Short problem -> Format the material as a numbered list, beginning with the line that contains "phylum: Ascomycota" and continuing through the line that contains "scientific name: Parmelia sulcata", both included. Omit any blank lines.

** START OF Input material **

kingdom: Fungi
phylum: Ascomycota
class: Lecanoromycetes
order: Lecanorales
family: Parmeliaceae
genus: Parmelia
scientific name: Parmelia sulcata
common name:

** END OF Input material **
** START OF Input material **

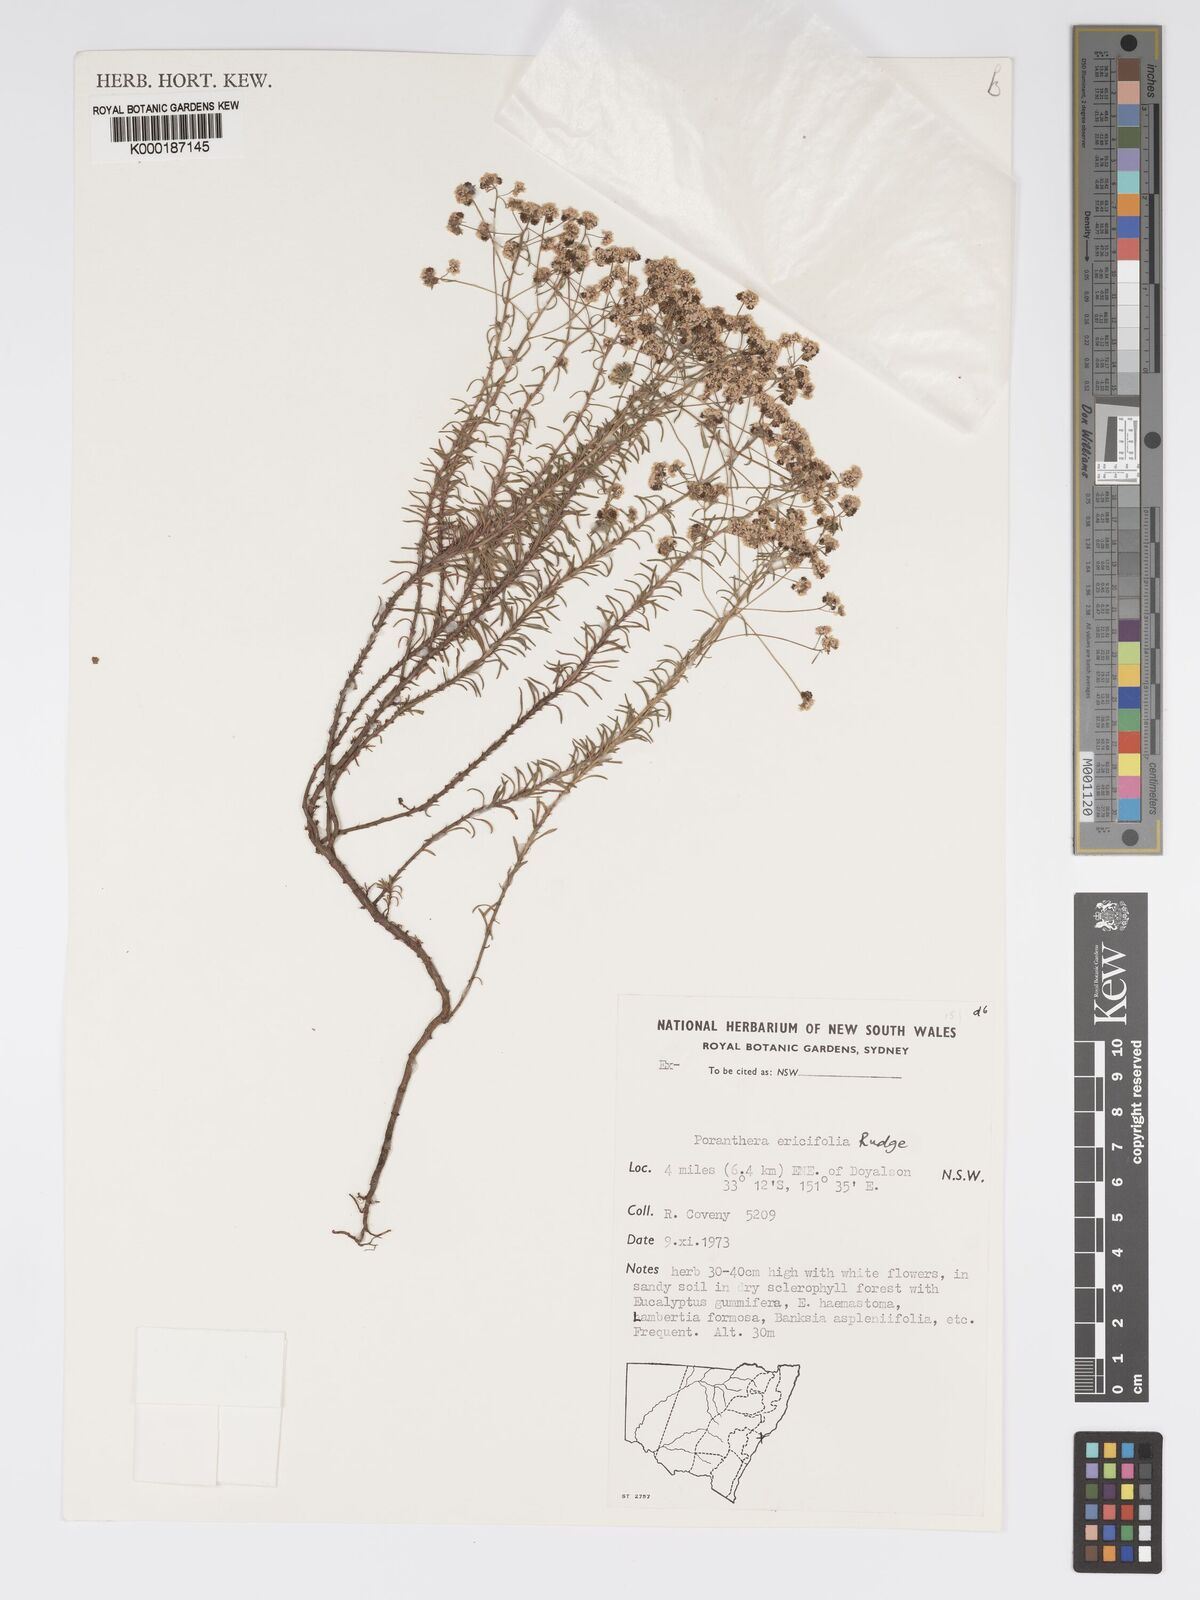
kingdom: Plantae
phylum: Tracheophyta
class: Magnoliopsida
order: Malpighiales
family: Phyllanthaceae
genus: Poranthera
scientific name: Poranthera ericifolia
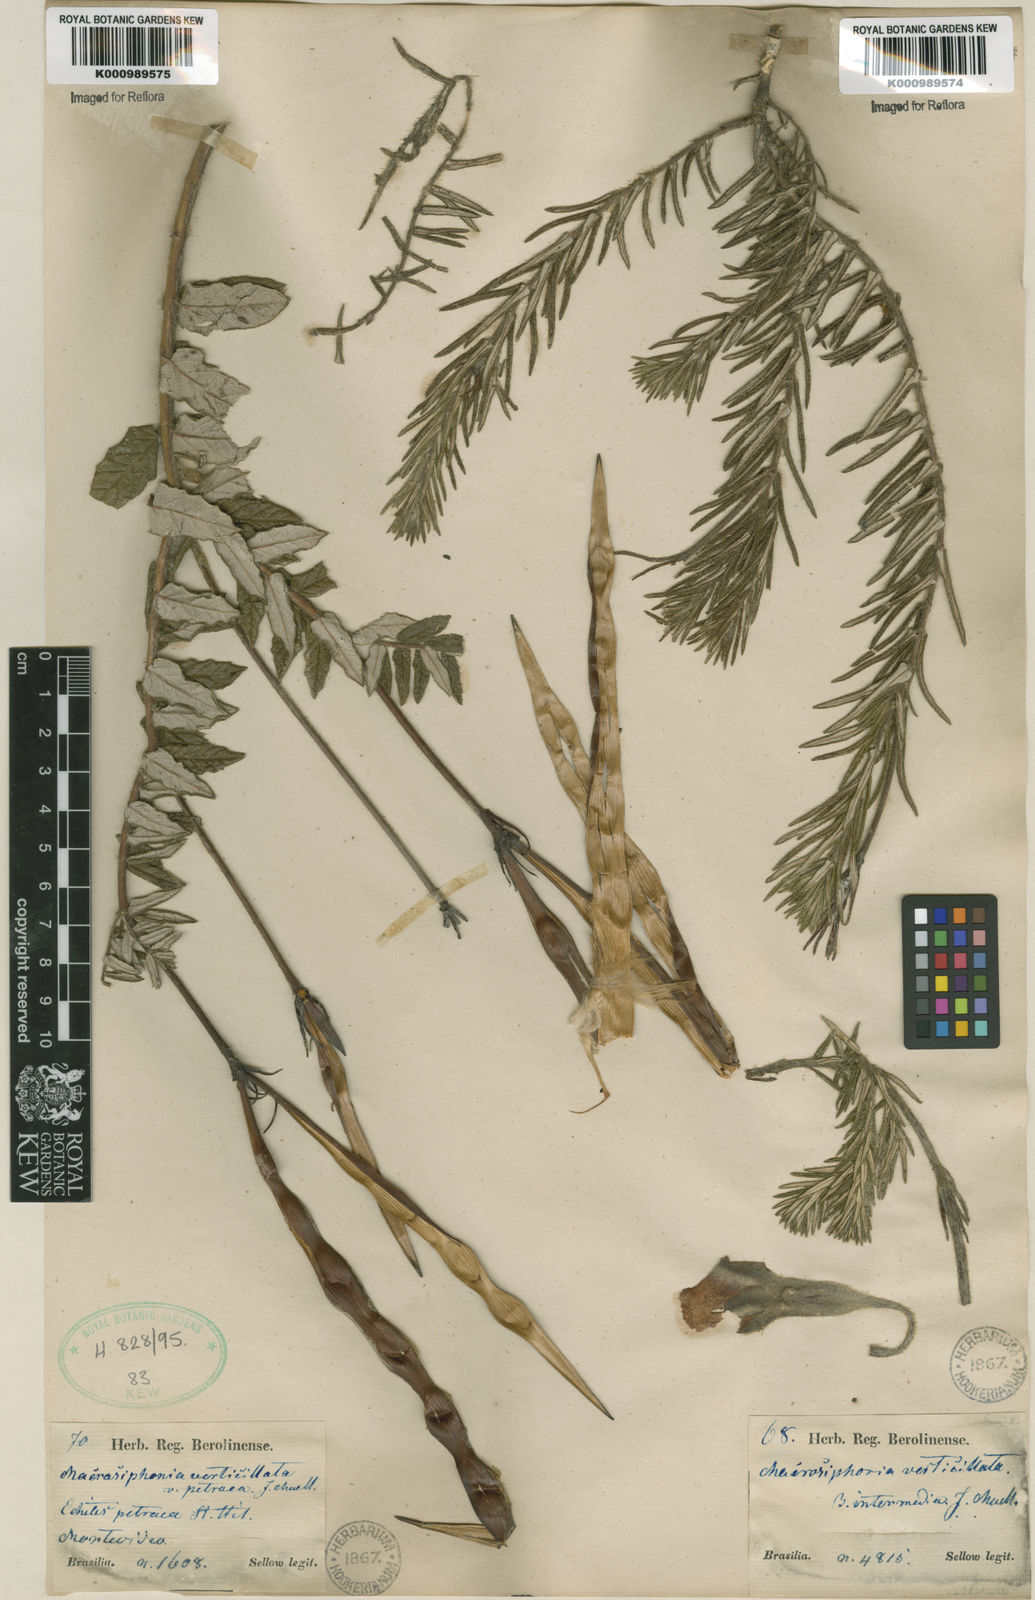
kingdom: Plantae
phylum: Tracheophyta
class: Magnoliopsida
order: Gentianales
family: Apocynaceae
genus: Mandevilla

** END OF Input material **
** START OF Input material **

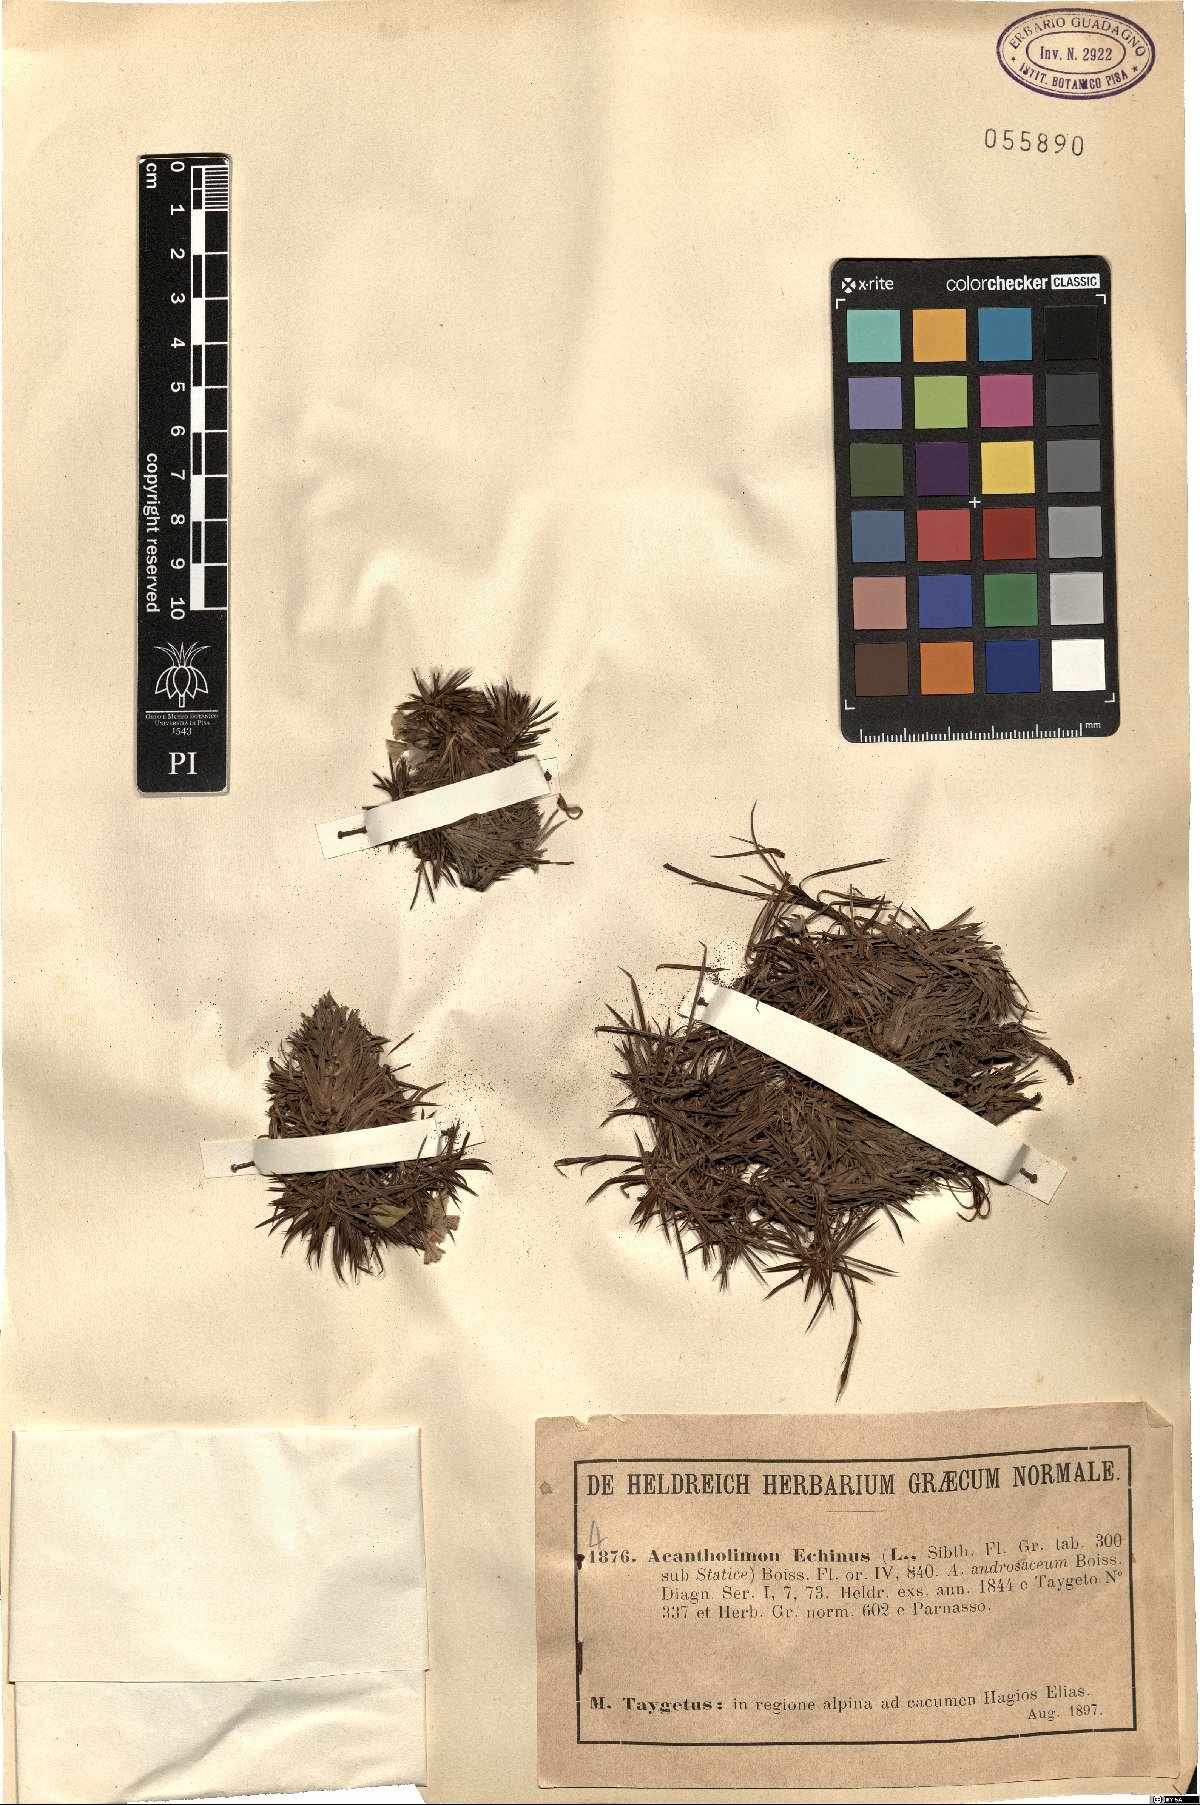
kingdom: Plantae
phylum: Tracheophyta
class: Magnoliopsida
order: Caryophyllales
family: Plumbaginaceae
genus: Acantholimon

** END OF Input material **

Response to the exercise ->
1. phylum: Ascomycota
2. class: Lecanoromycetes
3. order: Lecanorales
4. family: Parmeliaceae
5. genus: Parmelia
6. scientific name: Parmelia sulcata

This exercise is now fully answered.